Autor: Cheng JM; Sichuan Key Laboratory of Medical Imaging, and Department of Radiology, Affiliated Hospital of North Sichuan Medical College, Nanchong, Sichuan, China., Luo WX; Sichuan Key Laboratory of Medical Imaging, and Department of Radiology, Affiliated Hospital of North Sichuan Medical College, Nanchong, Sichuan, China., Tan BG; Department of Radiology, Panzhihua Central Hospital, Panzhihua, Sichuan, China., Pan J; Department of General Practice, Taiping Town Central Health Center, Leshan, Sichuan, China., Zhou HY; Sichuan Key Laboratory of Medical Imaging, and Department of Radiology, Affiliated Hospital of North Sichuan Medical College, Nanchong, Sichuan, China., Chen TW; Sichuan Key Laboratory of Medical Imaging, and Department of Radiology, Affiliated Hospital of North Sichuan Medical College, Nanchong, Sichuan, China.
Jazyk: angličtina
Zdroj: Frontiers in oncology [Front Oncol] 2023 Jun 19; Vol. 13, pp. 1206659. Date of Electronic Publication: 2023 Jun 19 (Print Publication: 2023).
DOI: 10.3389/fonc.2023.1206659
Abstrakt: Objectives: To investigate the value of apparent diffusion coefficient (ADC) histogram analysis based on whole tumor volume for the preoperative prediction of lymphovascular space invasion (LVSI) in patients with stage IB-IIA cervical cancer.
Methods: Fifty consecutive patients with stage IB-IIA cervical cancer were stratified into LVSI-positive (n = 24) and LVSI-negative (n = 26) groups according to the postoperative pathology.

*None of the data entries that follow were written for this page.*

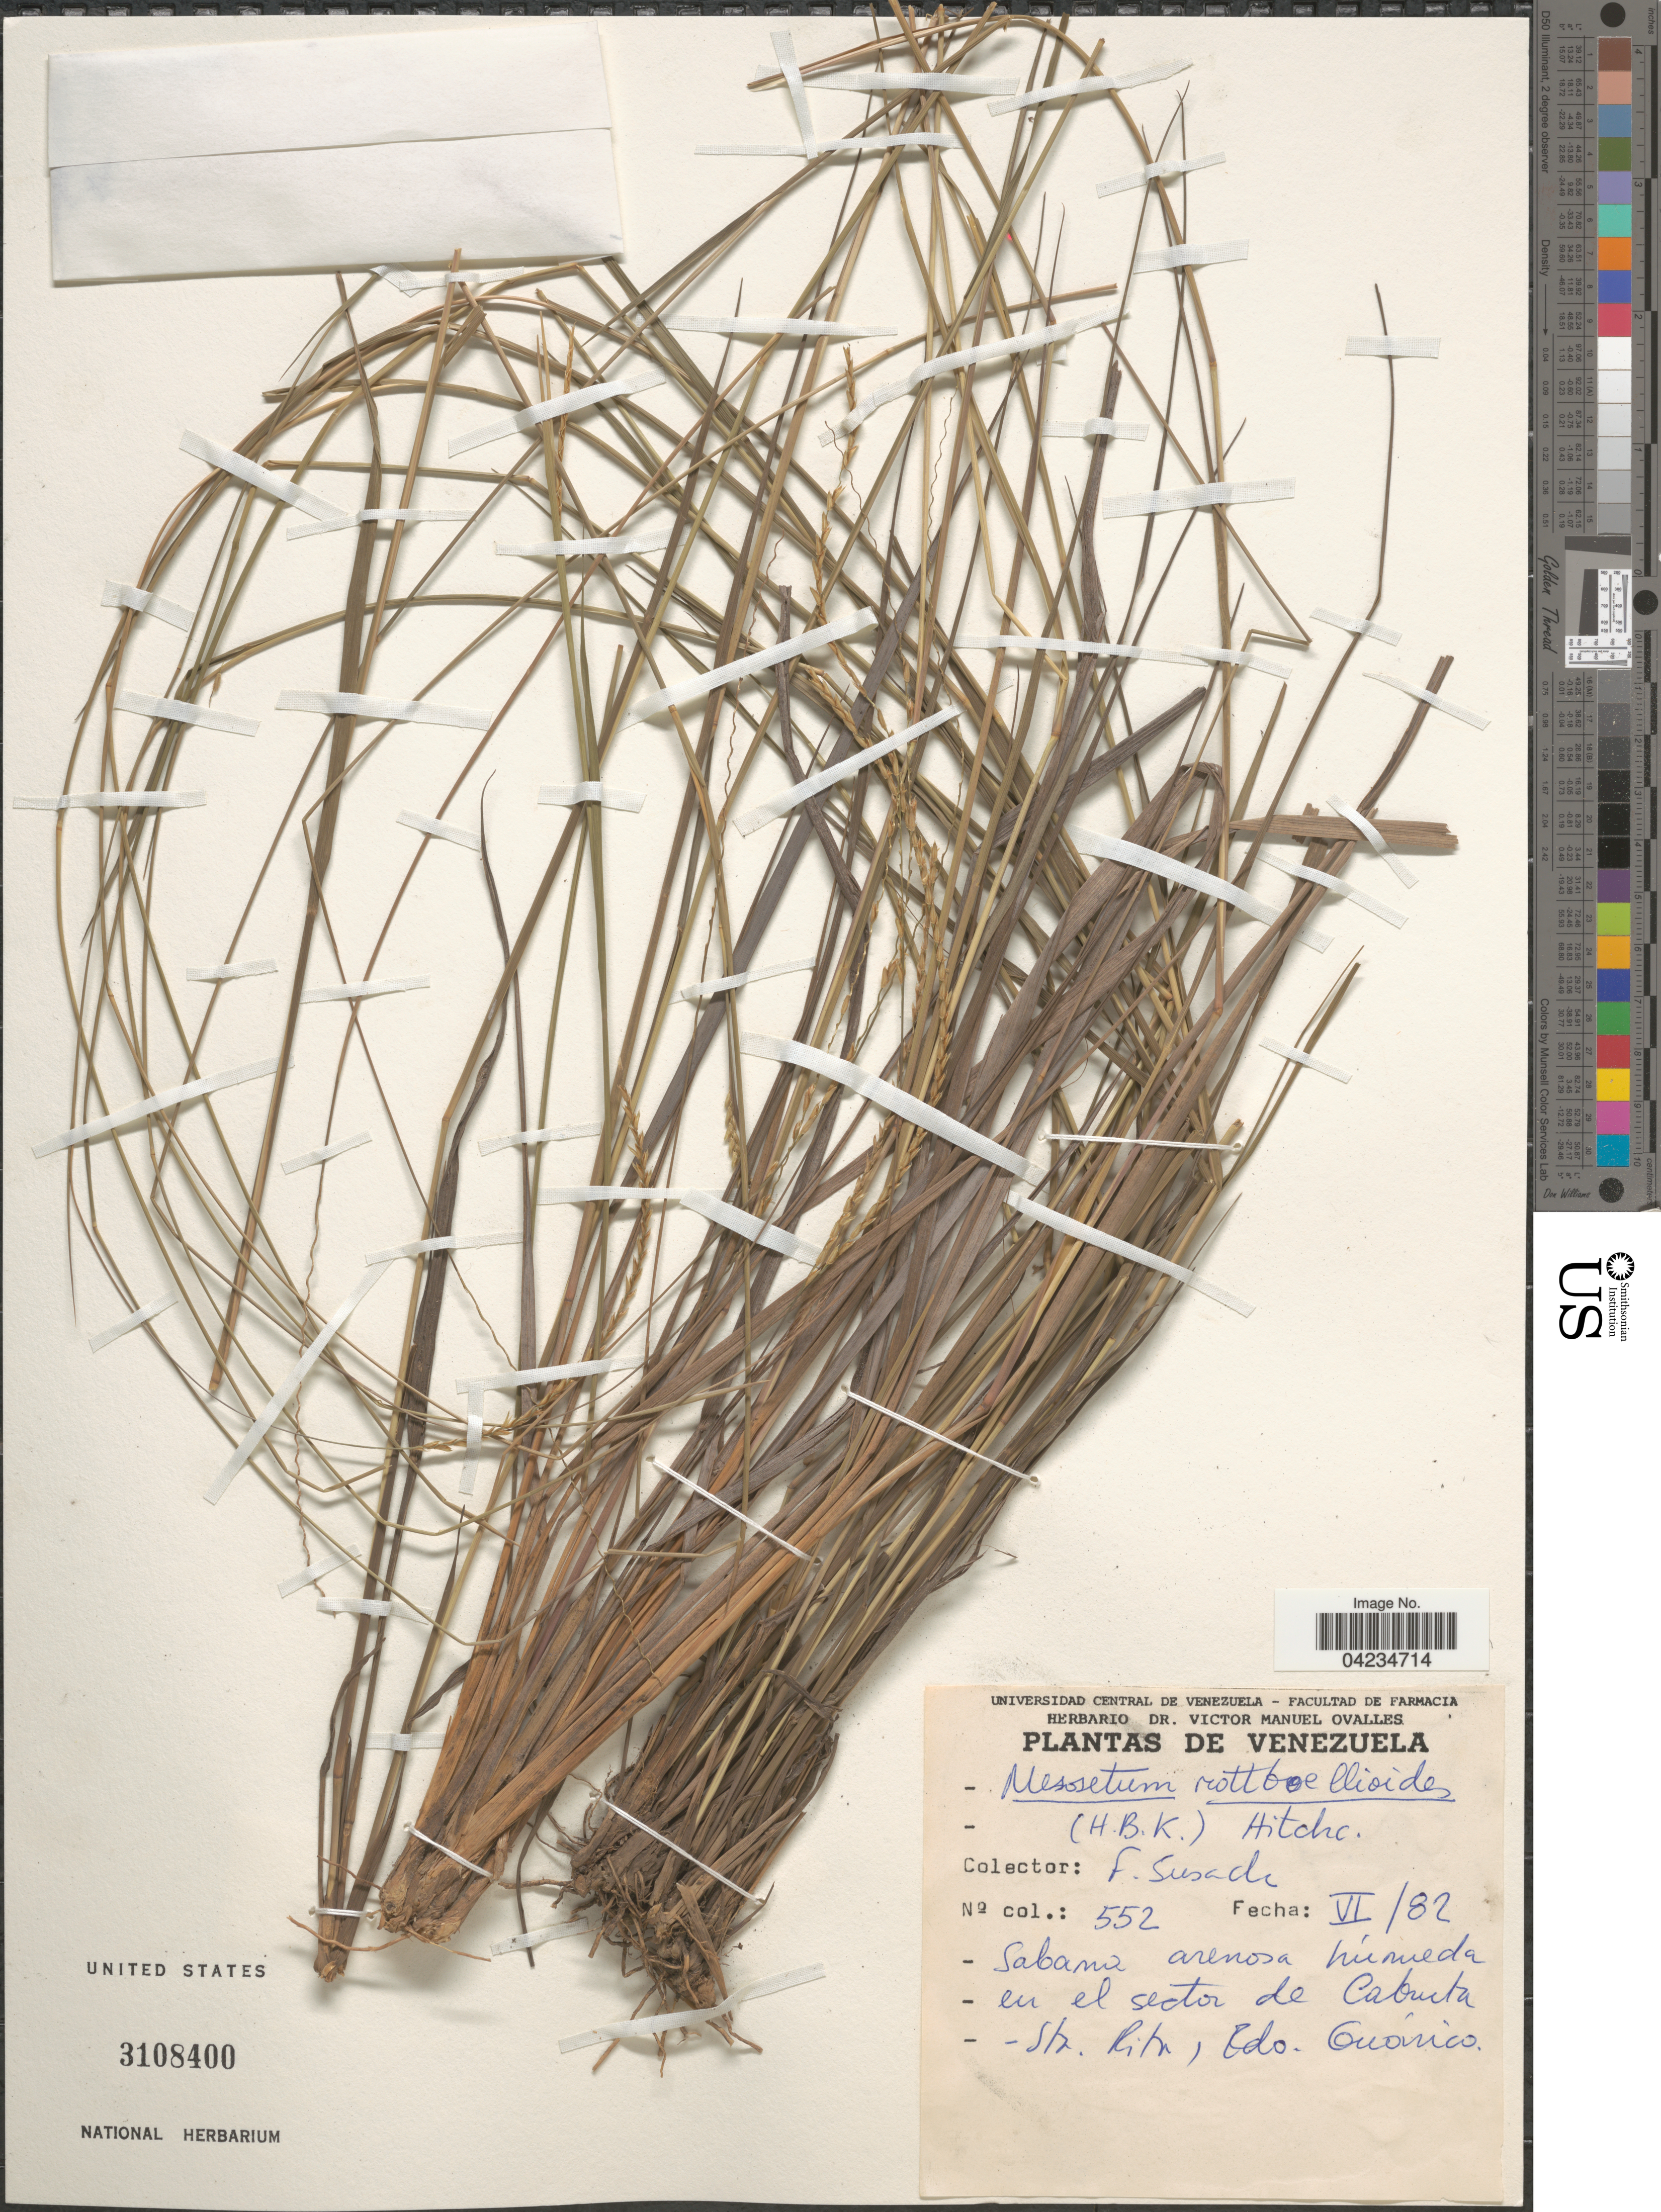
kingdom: Plantae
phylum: Tracheophyta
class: Liliopsida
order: Poales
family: Poaceae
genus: Mesosetum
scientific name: Mesosetum rottboellioides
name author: (Kunth) Hitchc.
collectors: F. Susach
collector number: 552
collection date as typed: Transcribed d/m/y: /6/82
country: Venezuela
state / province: Guarico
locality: En el sector de Cabruta. Sta. Rita.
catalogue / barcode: US 3108400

All patients underwent pelvic 3.0T diffusion-weighted imaging with b-values of 50 and 800 s/mm 2 preoperatively. Whole-tumor ADC histogram analysis was performed. Differences in the clinical characteristics, conventional magnetic resonance imaging (MRI) features, and ADC histogram parameters between the two groups were analyzed. Receiver operating characteristic (ROC) analysis was used to evaluate the diagnostic performance of ADC histogram parameters in predicting LVSI.
Results: ADC max , ADC range , ADC 90 , ADC 95 , and ADC 99 were significantly lower in the LVSI-positive group than in the LVSI-negative group (all P -values < 0.05), whereas no significant differences were reported for the remaining ADC parameters, clinical characteristics, and conventional MRI features between the groups (all P -values > 0.05). For predicting LVSI in stage IB-IIA cervical cancer, a cutoff ADC max of 1.75×10 -3 mm 2 /s achieved the largest area under ROC curve (A z ) of 0.750, followed by a cutoff ADC range of 1.36×10 -3 mm 2 /s and ADC 99 of 1.75×10 -3 mm 2 /s (A z = 0.748 and 0.729, respectively), and the cutoff ADC 90 and ADC 95 achieved an A z of <0.70.
Conclusion: Whole-tumor ADC histogram analysis has potential value for preoperative prediction of LVSI in patients with stage IB-IIA cervical cancer. ADC max , ADC range, and ADC 99 are promising prediction parameters.
Competing Interests: The authors declare that the research was conducted in the absence of any commercial or financial relationships that could be construed as a potential conflict of interest.